Selected passage section start
I imagine Paolo must have engaged in the process of cutting weight numerous times throughout his wrestling career. This is a common practice in combat sports, used by athletes to qualify for as low a weight class as possible while retaining the maximum amount of muscle mass. Brute strength can make all the difference when both contestants are equally skilled. A few days leading up to the contest, the competitor will eat and drink minimally while forcefully sweating out as much water as possible, often by sitting fully dressed in the sauna for hours on end.

– I have cut weight for every competition I’ve taken part in. My worst was eight kilos in six days, pure hell. I must also add that I didn’t have much body fat to begin with. After this infernal weight cut I bit our driver’s hand, wanting to eat his fat fingers because he tried to steal some of my chocolate. I hadn’t eaten in six days, more or less…

Sounds utterly abysmal.
Selected passage section end
Task set →
(a) Write out the passage on cutting weight word for word, from "I imagine Paolo" to "hours on end.".
(b) Carry on the passage about cutting weight, starting after its final sentence.
Entries supplied section start
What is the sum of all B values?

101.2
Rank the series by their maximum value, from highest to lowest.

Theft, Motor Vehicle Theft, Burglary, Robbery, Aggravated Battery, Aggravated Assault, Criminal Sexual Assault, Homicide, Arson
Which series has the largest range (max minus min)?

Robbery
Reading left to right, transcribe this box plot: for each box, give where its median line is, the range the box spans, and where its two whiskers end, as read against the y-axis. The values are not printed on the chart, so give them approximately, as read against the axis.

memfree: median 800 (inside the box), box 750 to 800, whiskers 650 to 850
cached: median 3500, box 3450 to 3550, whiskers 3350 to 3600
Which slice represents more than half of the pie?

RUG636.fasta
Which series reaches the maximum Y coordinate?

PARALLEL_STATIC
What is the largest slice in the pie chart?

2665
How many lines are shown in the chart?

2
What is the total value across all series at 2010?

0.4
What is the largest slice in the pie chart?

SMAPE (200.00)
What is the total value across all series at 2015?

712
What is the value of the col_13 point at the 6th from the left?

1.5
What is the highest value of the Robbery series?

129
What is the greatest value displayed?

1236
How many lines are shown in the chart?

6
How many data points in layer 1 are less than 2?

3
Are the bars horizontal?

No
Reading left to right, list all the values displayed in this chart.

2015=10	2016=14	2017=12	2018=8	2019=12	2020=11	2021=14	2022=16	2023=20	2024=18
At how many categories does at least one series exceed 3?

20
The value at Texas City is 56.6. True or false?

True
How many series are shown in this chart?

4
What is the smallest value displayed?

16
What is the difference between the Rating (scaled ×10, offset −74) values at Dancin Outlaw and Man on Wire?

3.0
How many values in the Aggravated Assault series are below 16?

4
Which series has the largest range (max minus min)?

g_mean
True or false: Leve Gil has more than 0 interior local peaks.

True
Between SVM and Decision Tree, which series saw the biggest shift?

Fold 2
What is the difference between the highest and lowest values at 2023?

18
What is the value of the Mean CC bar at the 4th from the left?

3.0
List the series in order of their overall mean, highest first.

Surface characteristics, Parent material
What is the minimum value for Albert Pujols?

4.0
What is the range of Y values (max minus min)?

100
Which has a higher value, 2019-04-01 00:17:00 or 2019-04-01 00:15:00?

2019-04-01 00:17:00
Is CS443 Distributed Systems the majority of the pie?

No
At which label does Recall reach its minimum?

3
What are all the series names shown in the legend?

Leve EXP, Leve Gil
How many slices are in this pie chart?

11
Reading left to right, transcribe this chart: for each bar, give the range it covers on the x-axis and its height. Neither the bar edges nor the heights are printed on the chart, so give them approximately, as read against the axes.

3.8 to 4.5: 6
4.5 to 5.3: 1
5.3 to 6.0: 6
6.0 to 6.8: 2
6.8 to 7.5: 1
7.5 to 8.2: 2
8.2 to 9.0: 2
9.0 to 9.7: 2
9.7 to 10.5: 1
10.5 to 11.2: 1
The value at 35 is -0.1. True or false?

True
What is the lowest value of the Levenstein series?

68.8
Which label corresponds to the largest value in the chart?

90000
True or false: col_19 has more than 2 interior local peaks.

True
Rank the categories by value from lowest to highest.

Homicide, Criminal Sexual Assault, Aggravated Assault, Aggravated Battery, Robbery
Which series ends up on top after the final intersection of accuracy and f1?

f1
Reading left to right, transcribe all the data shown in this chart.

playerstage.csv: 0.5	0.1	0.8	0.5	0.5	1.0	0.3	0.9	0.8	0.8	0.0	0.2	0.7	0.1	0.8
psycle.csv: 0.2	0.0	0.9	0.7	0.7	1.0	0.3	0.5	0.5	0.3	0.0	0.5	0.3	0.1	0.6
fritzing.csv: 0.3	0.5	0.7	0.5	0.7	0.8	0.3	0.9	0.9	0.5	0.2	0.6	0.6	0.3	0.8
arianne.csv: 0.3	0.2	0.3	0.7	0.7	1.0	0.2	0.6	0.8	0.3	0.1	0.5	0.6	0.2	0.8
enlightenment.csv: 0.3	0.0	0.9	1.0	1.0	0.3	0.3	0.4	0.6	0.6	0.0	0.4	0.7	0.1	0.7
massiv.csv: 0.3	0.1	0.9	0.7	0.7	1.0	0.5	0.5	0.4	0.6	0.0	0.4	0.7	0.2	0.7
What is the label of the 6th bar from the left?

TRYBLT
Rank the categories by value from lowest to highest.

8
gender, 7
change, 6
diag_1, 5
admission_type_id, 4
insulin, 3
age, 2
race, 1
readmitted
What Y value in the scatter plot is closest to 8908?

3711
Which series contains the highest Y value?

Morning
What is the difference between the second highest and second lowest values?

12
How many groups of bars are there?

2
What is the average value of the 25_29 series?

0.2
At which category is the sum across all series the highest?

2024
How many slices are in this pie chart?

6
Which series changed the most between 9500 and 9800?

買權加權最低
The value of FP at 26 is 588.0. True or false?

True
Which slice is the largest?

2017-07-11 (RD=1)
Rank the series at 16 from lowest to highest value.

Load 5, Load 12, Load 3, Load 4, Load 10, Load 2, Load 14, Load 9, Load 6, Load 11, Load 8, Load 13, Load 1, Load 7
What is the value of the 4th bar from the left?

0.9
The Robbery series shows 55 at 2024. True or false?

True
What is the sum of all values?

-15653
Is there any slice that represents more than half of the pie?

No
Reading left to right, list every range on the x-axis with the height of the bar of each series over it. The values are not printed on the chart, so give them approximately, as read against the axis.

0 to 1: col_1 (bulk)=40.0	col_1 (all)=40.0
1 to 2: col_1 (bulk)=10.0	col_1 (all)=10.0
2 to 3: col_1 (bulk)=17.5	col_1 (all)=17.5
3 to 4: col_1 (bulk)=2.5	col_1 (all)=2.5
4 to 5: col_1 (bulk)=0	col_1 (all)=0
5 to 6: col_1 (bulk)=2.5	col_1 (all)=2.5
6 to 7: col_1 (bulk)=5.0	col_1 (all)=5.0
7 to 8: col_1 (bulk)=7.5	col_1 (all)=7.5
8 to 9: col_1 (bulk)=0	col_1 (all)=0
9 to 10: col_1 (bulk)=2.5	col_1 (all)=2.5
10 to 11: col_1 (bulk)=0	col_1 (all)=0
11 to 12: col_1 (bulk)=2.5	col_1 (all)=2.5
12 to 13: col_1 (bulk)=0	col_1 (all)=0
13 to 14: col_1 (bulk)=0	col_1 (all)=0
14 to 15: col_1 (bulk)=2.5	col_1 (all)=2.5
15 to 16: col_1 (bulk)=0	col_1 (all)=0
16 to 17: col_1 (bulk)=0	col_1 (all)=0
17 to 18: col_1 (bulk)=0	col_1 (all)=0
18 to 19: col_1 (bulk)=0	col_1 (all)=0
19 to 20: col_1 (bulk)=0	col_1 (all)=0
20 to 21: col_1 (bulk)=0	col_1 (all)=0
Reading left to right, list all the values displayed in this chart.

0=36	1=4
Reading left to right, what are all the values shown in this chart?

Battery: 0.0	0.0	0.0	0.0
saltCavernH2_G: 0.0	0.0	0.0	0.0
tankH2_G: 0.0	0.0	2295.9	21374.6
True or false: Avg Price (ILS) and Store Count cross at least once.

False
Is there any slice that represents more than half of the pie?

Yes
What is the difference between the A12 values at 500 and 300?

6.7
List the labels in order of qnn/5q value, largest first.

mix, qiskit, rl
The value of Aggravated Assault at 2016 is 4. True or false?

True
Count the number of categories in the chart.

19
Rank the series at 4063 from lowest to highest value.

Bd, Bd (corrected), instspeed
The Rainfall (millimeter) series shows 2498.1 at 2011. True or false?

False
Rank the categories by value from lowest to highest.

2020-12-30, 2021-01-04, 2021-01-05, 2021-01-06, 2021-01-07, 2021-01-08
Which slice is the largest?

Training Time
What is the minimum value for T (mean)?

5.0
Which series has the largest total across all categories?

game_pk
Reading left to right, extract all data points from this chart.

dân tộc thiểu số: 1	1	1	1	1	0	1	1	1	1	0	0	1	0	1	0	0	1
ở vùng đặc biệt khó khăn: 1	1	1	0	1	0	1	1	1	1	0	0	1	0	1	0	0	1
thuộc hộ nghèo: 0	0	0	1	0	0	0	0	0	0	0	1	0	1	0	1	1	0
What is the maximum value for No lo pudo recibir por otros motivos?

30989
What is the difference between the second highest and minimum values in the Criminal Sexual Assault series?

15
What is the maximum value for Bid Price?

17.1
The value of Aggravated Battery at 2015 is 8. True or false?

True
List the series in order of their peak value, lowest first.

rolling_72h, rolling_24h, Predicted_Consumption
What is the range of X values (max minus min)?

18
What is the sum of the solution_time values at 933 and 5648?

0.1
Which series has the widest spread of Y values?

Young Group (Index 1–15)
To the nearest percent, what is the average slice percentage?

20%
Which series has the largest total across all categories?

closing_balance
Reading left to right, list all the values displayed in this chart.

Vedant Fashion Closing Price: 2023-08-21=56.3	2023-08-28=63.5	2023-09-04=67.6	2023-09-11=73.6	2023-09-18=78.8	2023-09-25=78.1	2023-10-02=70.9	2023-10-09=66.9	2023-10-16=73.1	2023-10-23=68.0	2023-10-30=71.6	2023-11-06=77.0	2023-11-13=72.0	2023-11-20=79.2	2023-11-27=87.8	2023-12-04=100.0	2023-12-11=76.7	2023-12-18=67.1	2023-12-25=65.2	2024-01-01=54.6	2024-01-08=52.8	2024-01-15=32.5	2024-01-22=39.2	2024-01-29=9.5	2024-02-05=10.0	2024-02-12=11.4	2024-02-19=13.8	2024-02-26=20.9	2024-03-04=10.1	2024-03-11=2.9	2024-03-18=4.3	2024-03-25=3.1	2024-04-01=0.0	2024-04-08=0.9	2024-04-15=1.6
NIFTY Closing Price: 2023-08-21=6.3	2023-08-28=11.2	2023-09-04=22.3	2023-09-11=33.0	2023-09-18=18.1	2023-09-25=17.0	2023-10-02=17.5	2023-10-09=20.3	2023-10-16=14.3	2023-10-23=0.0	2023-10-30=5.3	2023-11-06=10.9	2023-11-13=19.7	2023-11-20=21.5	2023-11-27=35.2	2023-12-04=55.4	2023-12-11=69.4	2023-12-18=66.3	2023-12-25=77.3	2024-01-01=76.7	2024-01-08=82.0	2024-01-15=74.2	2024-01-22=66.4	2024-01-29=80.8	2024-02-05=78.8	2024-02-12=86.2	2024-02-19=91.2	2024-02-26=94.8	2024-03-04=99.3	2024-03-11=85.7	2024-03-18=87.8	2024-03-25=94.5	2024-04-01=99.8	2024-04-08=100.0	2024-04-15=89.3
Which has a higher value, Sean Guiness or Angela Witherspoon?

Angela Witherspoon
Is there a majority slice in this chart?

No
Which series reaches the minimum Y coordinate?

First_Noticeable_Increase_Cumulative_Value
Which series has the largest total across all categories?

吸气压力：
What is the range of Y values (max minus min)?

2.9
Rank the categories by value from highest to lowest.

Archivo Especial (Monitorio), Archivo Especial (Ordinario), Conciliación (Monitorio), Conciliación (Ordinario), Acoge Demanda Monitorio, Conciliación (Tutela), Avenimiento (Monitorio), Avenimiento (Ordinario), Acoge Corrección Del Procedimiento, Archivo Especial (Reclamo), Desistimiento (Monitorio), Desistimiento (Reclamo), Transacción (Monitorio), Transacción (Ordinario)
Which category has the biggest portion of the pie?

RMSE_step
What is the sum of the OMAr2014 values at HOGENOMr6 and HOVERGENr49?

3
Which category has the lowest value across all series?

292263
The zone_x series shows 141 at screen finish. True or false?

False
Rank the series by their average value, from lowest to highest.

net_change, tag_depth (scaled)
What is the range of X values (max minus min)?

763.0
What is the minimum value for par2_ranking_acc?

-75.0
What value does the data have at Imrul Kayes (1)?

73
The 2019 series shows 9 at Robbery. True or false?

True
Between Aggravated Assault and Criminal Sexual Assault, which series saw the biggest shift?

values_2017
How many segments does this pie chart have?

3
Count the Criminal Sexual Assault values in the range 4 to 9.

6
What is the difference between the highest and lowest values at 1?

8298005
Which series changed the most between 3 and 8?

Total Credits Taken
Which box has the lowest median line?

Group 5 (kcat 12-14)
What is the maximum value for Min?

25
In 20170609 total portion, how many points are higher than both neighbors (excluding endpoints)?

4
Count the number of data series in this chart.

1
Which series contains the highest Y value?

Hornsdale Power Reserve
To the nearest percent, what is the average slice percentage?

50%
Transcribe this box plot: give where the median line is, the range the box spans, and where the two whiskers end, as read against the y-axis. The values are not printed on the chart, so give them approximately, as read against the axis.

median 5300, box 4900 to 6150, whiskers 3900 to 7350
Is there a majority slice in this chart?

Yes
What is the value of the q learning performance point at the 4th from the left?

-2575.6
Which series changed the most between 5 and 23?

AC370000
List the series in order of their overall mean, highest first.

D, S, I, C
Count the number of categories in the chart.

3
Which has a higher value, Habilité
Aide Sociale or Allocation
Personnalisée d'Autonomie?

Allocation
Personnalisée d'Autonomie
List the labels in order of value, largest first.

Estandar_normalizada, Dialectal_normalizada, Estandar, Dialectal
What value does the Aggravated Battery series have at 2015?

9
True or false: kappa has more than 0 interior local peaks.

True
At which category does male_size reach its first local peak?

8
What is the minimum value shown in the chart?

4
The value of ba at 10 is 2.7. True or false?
Entries supplied section end
Answers by item →
(a)
I imagine Paolo must have engaged in the process of cutting weight numerous times throughout his wrestling career. This is a common practice in combat sports, used by athletes to qualify for as low a weight class as possible while retaining the maximum amount of muscle mass. Brute strength can make all the difference when both contestants are equally skilled. A few days leading up to the contest, the competitor will eat and drink minimally while forcefully sweating out as much water as possible, often by sitting fully dressed in the sauna for hours on end.

(b)
– Well, I loved weight cut ‘cause it’s the first fight you have to win. The initial two days are a real battle but after that, our bodies and bellies get used to hunger and famine. In my experience – after three days, you ‘re no longer tired but become intelligent, sharp, and quick. You even start predicting the future! Strange but true. You turn into a perfect animal that reacts quickly and well to every stirring.

This sounds optimum for artistic creativity; did you ever try painting during a weight cut?

– Yes, I always painted while cutting weight, it was the same more or less. I used to be focused on my competitions, so in order to stay calm and concentrated I painted a bit less during those periods. Even after the third day when the crazed state came upon me, I tried to feel as usual – as if my normal life hadn’t changed. Remaining balanced inside and outside was the best solution before tournaments or championships.

One of the less glorious aspects of the experience is of an aromatic nature. The rapid expulsion of bodily fluids conjures up a spectacular array of the ghastliest odours imaginable.

– Mucus, catarrh, rot, smell of fear and defeat… that’s a trial. Everything changed when I began facing bad sensations with a smile, staying well-balanced on the inside. That’s when I started to win, both on the mat and against myself. I became a smiling steel robot unbothered by hunger and thirst. Sleepless nights for tension, I tried to smile in every moment.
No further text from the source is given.